Pushing is hard work, and I mean HARD work. Nathan held one leg and the nurse held the other. I pushed and pushed and it felt like I was not making any progress. I wanted to give up. After an hour, I was exhausted. The dr. came in to check on me and told the nurse that I needed to have oxygen for the baby (he wasn't getting enough.)
So 7am came and one nurse left and another came in. I kept asking about when the dr. would come to deliver my baby (I wanted him OUT) but I only got a vague "soon" as an answer. It wasn't much past 7 when I was so tired and so uncomfortable that I was crying, begging the nurse to call the dr., telling her I needed help and that I couldn't do it. Every minute seemed like an eternity.
She did her best to reassure me, but after every contraction, I asked her to call the dr. Finally, at about 7:20ish the baby had crowned and it was time to call a dr. in. She told me she would first page Dr. Herzog, and if he couldn't make it, then Dr. Rondeau would deliver my baby. She paged Dr. H. About five minutes passed and she says kind of nervously, "I'm going to try again, sometimes the page doesn't go through." She paged him again. And I went through another horrid contraction and cried for her to get a dr. She said she would call Dr. Rondeau and called the nurses station. It was 7:30 and Dr. R. had just left.
I screamed, "There's no dr. here?!?" She paged Dr. H. again and assured me he was coming and on his way, then she called the NICU. I remember her telling me, "In just a few minutes this room is going to be very crowded. Don't panic. Blah, blah, blah." I just remember that her trying to calm me down actually freaked me out more.
Finally, Dr. H. rushes into the room, throws on a gown and gloves while I was in mid-contraction and doesn't hesitate to cut me. Thank heaven I had the epidural! It still hurt and I could feel it, but the pain was dulled.
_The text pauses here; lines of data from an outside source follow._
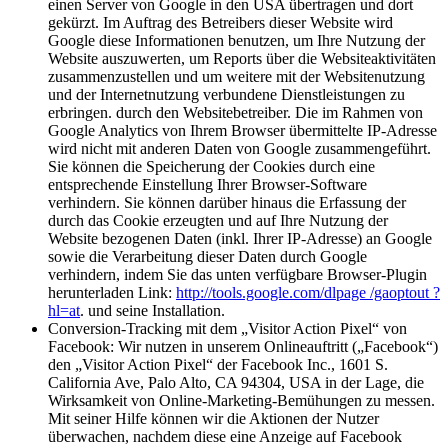
einen Server von Google in den USA übertragen und dort
gekürzt. Im Auftrag des Betreibers dieser Website wird
Google diese Informationen benutzen, um Ihre Nutzung der
Website auszuwerten, um Reports über die Websiteaktivitäten
zusammenzustellen und um weitere mit der Websitenutzung
und der Internetnutzung verbundene Dienstleistungen zu
erbringen. durch den Websitebetreiber. Die im Rahmen von
Google Analytics von Ihrem Browser übermittelte IP-Adresse
wird nicht mit anderen Daten von Google zusammengeführt.
Sie können die Speicherung der Cookies durch eine
entsprechende Einstellung Ihrer Browser-Software
verhindern. Sie können darüber hinaus die Erfassung der
durch das Cookie erzeugten und auf Ihre Nutzung der
Website bezogenen Daten (inkl. Ihrer IP-Adresse) an Google
sowie die Verarbeitung dieser Daten durch Google
verhindern, indem Sie das unten verfügbare Browser-Plugin
herunterladen Link:
http://tools.google.com/dlpage /gaoptout ?
hl=at
. und seine Installation.
Conversion-Tracking mit dem „Visitor Action Pixel“ von
Facebook: Wir nutzen in unserem Onlineauftritt („Facebook“)
den „Visitor Action Pixel“ der Facebook Inc., 1601 S.
California Ave, Palo Alto, CA 94304, USA in der Lage, die
Wirksamkeit von Online-Marketing-Bemühungen zu messen.
Mit seiner Hilfe können wir die Aktionen der Nutzer
überwachen, nachdem diese eine Anzeige auf Facebook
Even with the episiotomy, pushing was hard. It still took a lot of work, but finally Lucas was born after 3 hours of pushing.
7:53am - Lucas Arthur Remmich born
The first comment I heard was, "He's a big boy," as the nurse held him right in front of my face. I remember thinking how beautiful he was, but I had no more touched his cheek with the tip of my finger when he was passed off to the NICU nurses.
When I heard his cry, my heart melted and I ached to hold him.
I watched the NICU nurses examine him, suction out his lungs and clean him off while I was stitched up. The nurses talked about how strong our son was and also that he was big. One said he must be over 9 lbs. (That explained why delivery was so hard!)
The placenta was still high, so the dr. had to knead my stomach to work it down to be delivered. This also hurt. I was under the impression that delivering the placenta was relatively painless!
I didn't get to hold him very long - Nathan and the nurses took Lucas to the nursery to be checked in. I was cleaned up and changed.
That is my delivery in a nutshell. There's actually much more to tell and maybe one of these days I'll write more about what happens after delivery, especially since Lucas' story isn't quite finished yet - he had to be readmitted to the hospital for jaundice. But I will tell that another time.